È il giorno del rientro tra i banchi per oltre mezzo milione di studenti. Oggi, giovedì 10 settembre 2026, suona la prima campanella in Veneto, nella Provincia autonoma di Trento e in Valle d'Aosta. Dopo l'apertura anticipata avvenuta lo scorso 7 settembre a Bolzano, il calendario scolastico prosegue il suo percorso regionale, segnando ufficialmente l'avvio delle lezioni per il nuovo anno 2026/2027.
Il calendario dei rientri
Il rientro a scuola è scaglionato su base territoriale, come definito dalle singole Regioni e Province autonome. Per consultare nel dettaglio le date ufficiali deliberate dalle amministrazioni locali, le famiglie possono fare riferimento diretto ai portali istituzionali: il sito dell'Assessorato all'Istruzione della Regione Veneto, il portale della Provincia autonoma di Trento e il sito ufficiale della Valle d'Aosta.
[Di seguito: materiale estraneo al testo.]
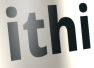
ithi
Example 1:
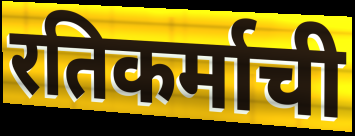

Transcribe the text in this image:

रतिकर्माची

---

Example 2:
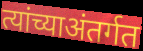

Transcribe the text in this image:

त्यांच्याअंतर्गत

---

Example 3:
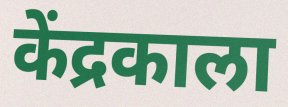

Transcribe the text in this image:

केंद्रकाला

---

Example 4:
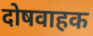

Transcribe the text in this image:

दोषवाहक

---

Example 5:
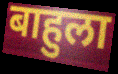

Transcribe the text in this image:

बाहुला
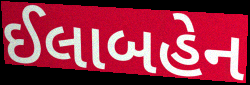
ઈલાબહેન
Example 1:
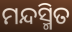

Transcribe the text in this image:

ମନ୍ଦସ୍ମିତ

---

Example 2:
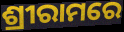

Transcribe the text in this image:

ଶ୍ରୀରାମରେ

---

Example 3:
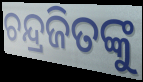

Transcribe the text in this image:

ଚନ୍ଦ୍ରଜିତଙ୍କୁ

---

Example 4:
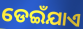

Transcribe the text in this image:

ଡେଇଁଯାଏ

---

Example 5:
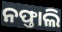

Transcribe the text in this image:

ନଫ୍ତାଲି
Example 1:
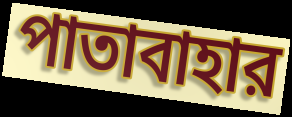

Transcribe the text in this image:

পাতাবাহার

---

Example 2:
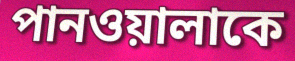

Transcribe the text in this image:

পানওয়ালাকে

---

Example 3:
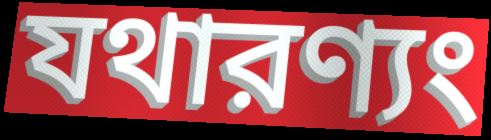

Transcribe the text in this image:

যথারণ্যং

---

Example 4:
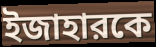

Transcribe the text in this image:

ইজাহারকে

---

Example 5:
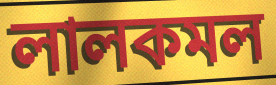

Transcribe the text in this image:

লালকমল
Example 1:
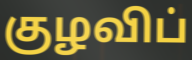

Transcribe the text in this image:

குழவிப்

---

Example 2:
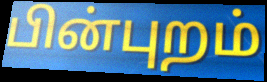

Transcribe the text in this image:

பின்புறம்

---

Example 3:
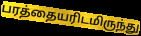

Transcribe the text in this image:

பரத்தையரிடமிருந்து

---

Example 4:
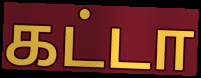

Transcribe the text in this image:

கட்டா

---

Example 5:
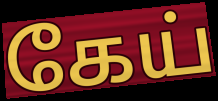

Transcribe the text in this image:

கேய்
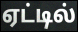
ஏட்டில்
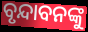
ବୃନ୍ଦାବନଙ୍କୁ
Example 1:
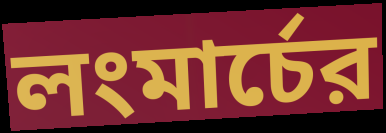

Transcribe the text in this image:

লংমার্চের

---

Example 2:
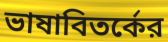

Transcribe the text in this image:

ভাষাবিতর্কের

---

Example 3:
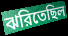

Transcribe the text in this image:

ঝরিতেছিল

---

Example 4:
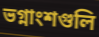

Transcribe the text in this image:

ভগ্নাংশগুলি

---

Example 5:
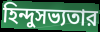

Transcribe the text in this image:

হিন্দুসভ্যতার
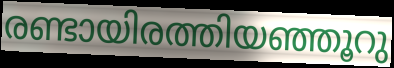
രണ്ടായിരത്തിയഞ്ഞൂറു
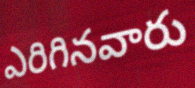
ఎరిగినవారు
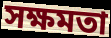
সক্ষমতা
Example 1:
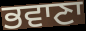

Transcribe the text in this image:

ਭਵਾਣਾ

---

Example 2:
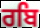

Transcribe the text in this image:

ਰਬਿ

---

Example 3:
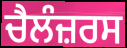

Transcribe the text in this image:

ਚੈਲੰਜ਼ਰਸ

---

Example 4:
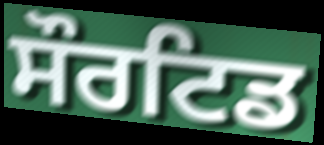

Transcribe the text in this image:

ਸੌਰਟਿਡ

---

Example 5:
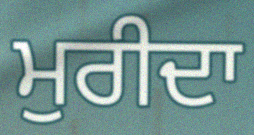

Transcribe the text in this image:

ਮੁਰੀਦਾ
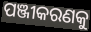
ପଞ୍ଜୀକରଣକୁ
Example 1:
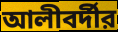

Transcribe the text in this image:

আলীবর্দীর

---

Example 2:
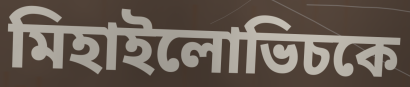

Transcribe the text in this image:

মিহাইলোভিচকে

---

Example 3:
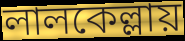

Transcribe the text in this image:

লালকেল্লায়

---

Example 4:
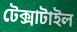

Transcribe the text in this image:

টেক্সাটাইল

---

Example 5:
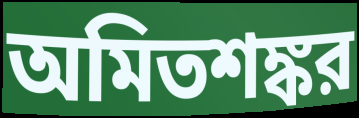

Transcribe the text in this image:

অমিতশঙ্কর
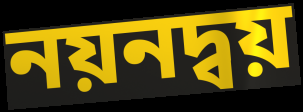
নয়নদ্বয়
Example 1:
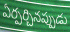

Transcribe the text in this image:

ఏర్పర్చినప్పుడు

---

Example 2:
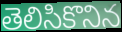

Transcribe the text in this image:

తెలిసికొనిన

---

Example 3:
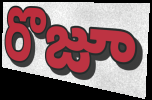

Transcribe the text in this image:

Le pause previste e le festività nazionali
Il calendario 2026/2027, oltre a fissare l'inizio delle attività, stabilisce le tappe fondamentali per le pause didattiche. La prima occasione di sospensione prolungata si presenterà nel mese di dicembre: essendo l'Immacolata Concezione (8 dicembre) un martedì, molte istituzioni scolastiche prevedono il ponte per lunedì 7 dicembre, garantendo agli studenti un fine settimana lungo.
Le vacanze di Natale sono programmate, nella quasi totalità del territorio nazionale, tra il 23 o 24 dicembre 2026 e il 6 gennaio 2027. Per quanto riguarda la Pasqua, la sospensione delle lezioni si concentrerà tra giovedì 25 marzo e martedì 30 marzo 2027, con una deroga per la Provincia autonoma di Trento, dove la pausa si protrarrà fino a mercoledì 31 marzo.
Verso la fine dell'anno scolastico
Anche la data di conclusione delle lezioni varia in base alle delibere regionali. La maggior parte degli istituti chiuderà tra il 5 e il 10 giugno 2027. In Veneto, l'ultima campanella è prevista per il 12 giugno, mentre in Valle d'Aosta il termine è fissato per il 9 giugno 2027. Si ricorda che, per i servizi dedicati alla scuola dell'infanzia, le attività educative proseguiranno, come da prassi, fino al 30 giugno 2027.
Per le famiglie e il personale scolastico, si consiglia di consultare sempre i portali ufficiali dei singoli Uffici Scolastici Regionali per eventuali avvisi specifici legati ai singoli istituti o variazioni locali sui calendari deliberati.